Le mur de soutènement : repenser l’architecture du territoire
En tant que degré zéro de l’infrastructure, le mur de soutènement « est destiné à servir d’appui à une construction ou à contenir la poussée des terres à un changement de niveau du sol » (CNCRTL). D’un morceau de terre contenu, c’est le territoire tout entier qu’il consolide et met en forme : objet de tranchées des voies, soubassement d’édifices, obstacle des fortifications, ou encore mur de culture en terrasse, il incarne une multiplicité de formes qui le rattachent à différentes manières d’habiter le territoire. Telle une approche phénoménologique du mur, il s’agit de décrire cet objet dans sa dimension physique et matérielle afin d’exposer les récits de l’aménagement territorial auquel il est sujet, à la croisée de l’architecture, du paysage et de l’infrastructure. Au-delà d’un aspect technique et structurel auxquels il est communément rattaché, la recherche vise à démontrer qu’il existe une beauté inhérente au mur de soutènement, réglée par un ensemble de pratiques symboliques, d’expériences visuelles et de relations esthétiques immédiates avec le paysage. Favorisant une lecture architecturale du soutènement, cette thèse par le projet s’attache, enfin, à concevoir des dispositifs de soutien des sols qui renforcent une relation sensible avec notre environnement ; en révélant d’une part les éléments naturels et les ressources du territoire, et en incarnant d’autre part le motif d’un paysage.
De quelles manières le soutènement est un outil opératoire et théorique pour comprendre l’aménagement du territoire ? De quel(s) récit(s) fait-il partie ? Quelles sont les usages et possibilités spatiales qu’il peut générer dans un environnement urbain et naturel ? Ou encore, comment donner une signification à un nouveau paysage ? Tous ces questionnements tentent in fine de considérer le soutènement comme une limite qualitative dans l’espace, et de renouveler, d’autre part, notre relation aux éléments construits qui nous entourent.
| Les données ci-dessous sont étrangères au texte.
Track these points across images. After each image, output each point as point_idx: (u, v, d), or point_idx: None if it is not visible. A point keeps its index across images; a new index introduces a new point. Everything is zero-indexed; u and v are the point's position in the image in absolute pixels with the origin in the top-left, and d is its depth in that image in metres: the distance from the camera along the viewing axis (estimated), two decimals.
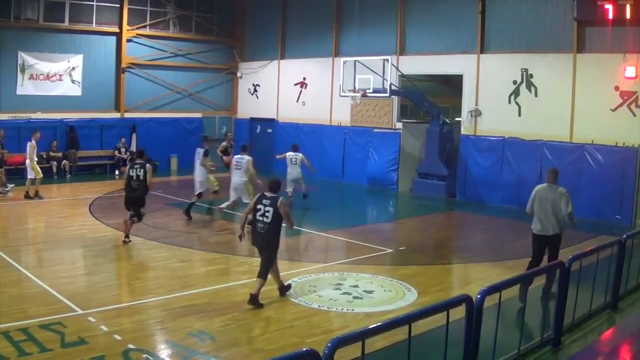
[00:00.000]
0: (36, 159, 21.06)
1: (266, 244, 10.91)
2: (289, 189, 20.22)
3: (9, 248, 14.04)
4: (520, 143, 21.41)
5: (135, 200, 14.89)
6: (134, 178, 14.72)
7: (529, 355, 8.02)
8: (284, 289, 11.33)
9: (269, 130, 30.45)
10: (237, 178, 17.55)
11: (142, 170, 14.75)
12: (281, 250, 15.81)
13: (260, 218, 10.77)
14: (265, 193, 10.96)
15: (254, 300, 10.58)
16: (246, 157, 17.76)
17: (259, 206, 10.80)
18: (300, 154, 20.67)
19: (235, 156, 18.28)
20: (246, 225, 11.48)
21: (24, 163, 25.00)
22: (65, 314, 9.87)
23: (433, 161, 23.72)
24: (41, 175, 21.06)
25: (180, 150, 29.60)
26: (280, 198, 10.81)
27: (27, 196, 20.72)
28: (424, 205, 22.51)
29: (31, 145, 20.84)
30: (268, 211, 10.70)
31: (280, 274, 12.43)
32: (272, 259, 11.00)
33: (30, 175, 20.77)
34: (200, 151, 19.14)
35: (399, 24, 25.25)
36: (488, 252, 15.57)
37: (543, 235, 11.48)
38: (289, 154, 20.75)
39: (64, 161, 26.24)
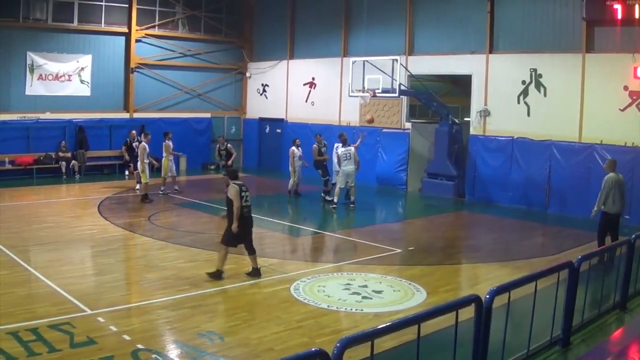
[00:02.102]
0: (147, 161, 21.20)
1: (252, 223, 12.55)
2: (341, 185, 20.46)
3: (19, 248, 14.09)
4: (529, 143, 21.37)
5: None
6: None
7: (538, 355, 8.00)
8: (219, 274, 12.20)
9: (278, 131, 30.48)
10: (349, 166, 20.31)
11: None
12: (290, 250, 15.96)
13: (246, 203, 12.17)
14: (235, 182, 12.25)
15: (259, 272, 12.35)
16: (352, 148, 20.62)
17: (242, 194, 12.08)
18: (353, 148, 20.82)
19: (342, 148, 20.58)
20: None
21: (33, 163, 25.35)
22: (74, 314, 9.90)
23: (442, 161, 23.70)
24: (147, 181, 21.04)
25: (189, 150, 29.66)
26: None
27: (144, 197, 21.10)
28: (432, 205, 22.49)
29: (141, 147, 21.13)
30: (248, 195, 12.29)
31: (290, 274, 12.53)
32: None
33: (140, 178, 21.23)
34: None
35: (408, 24, 25.22)
36: (497, 252, 15.55)
37: (614, 214, 13.84)
38: (340, 150, 20.68)
39: (73, 161, 26.29)
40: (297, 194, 22.28)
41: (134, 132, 24.16)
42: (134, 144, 23.72)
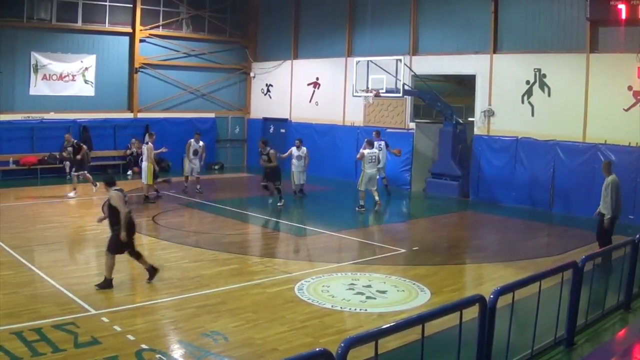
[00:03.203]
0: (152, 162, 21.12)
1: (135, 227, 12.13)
2: (364, 188, 20.31)
3: (23, 248, 14.10)
4: (533, 143, 21.33)
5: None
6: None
7: (542, 355, 8.00)
8: (153, 269, 12.06)
9: (282, 131, 30.46)
10: (374, 170, 20.44)
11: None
12: (294, 250, 15.94)
13: (129, 208, 11.85)
14: (115, 189, 11.74)
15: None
16: (377, 150, 20.82)
17: (125, 199, 11.76)
18: (380, 148, 21.54)
19: (368, 150, 20.31)
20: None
21: (38, 163, 25.37)
22: (78, 314, 9.92)
23: (446, 161, 23.68)
24: (151, 183, 20.87)
25: None
26: None
27: (145, 199, 20.76)
28: (437, 205, 22.46)
29: (148, 148, 20.91)
30: (127, 200, 11.93)
31: (294, 274, 12.52)
32: None
33: (143, 179, 21.02)
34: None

Thèse en préparation à CY Cergy Paris Université dans le cadre de Arts, Humanité, Sciences Sociales, en partenariat avec Laboratoire de recherche de l'Ecole nationale supérieure d'architecture de Versailles (laboratoire) depuis le 01-10-2020.
Directrice de thèse : Susanne Stacher, architecte, professeure HDR à l’ÉNSA Versailles
Co-encadrant : Cédric Libert, docteur en architec-ture, directeur de l’ENSASE
Doctorante : Ophélie Dozat
Taxonomie des murs de soutènement existants
Corpus historique de soutènements
Taxonomie de micro-architectures du territoire
Infrastructures du paysage, relevé photographie dans les Grisons et le Tessin, 2022. Photos: Ophélie Dozat
Cette recherche aborde le mur de soutènement dans une démarche de valorisation : abstraire le mur de son contexte initial, dans une forme d’indépendance et d’autonomie formelle permet de lui trouver d’autres conditions d’existence, de franchir les frontières de l’ingénierie pour tendre vers le domaine de l’architecture. Car avant d’être une structure technique qui soutient des forces mécaniques, c’est avant tout une structure physique qui met en forme la terre dans l’objectif d’habiter (sur) le sol.
Procédant à la mise en œuvre d’un travail de déblai et du remblai des terres que caractérise le terrassement, le mur de soutènement renvoie à l’édification d’une limite bâtie, faite de pierres ou de béton armé, qui cristallise notre anthropocène. Ainsi, entrevoir cet ouvrage d’art dans son essence première – philosophiquement et géologiquement - c’est revenir sur les fondamentaux de la construction du territoire, telle une mise en récit de notre manière d’habiter les sols et qui commence par l’édification de ce mur. Alors, comment lire autrement cette infrastructure et la relier au monde sensible, telle une architecture des talus qui réactualise notre rapport à l’aménagement du territoire ? Quels sont les effets et les impressions qu’elle nous laisse ? Est-elle belle ? Valorise-t-elle le paysage ? Si oui, comment juger de sa beauté et de son efficacité in situ ? Dans la volonté d’esquisser une poétique vécue du mur de soutènement, quelle forme de réconciliation opère-t-elle avec la nature ? Et quelle est l’échelle temporelle de ce nouveau récit ?
Ici, le mur est dialectique ; il retranscrit une dualité toujours plus forte entre l’espace fictif et la réalité d’un lieu, l’action anthropique et les forces naturelles en mouvement, ou encore entre la domination de la nature et une forme de réconciliation, lorsque le soutènement et le sol ne font plus qu’un.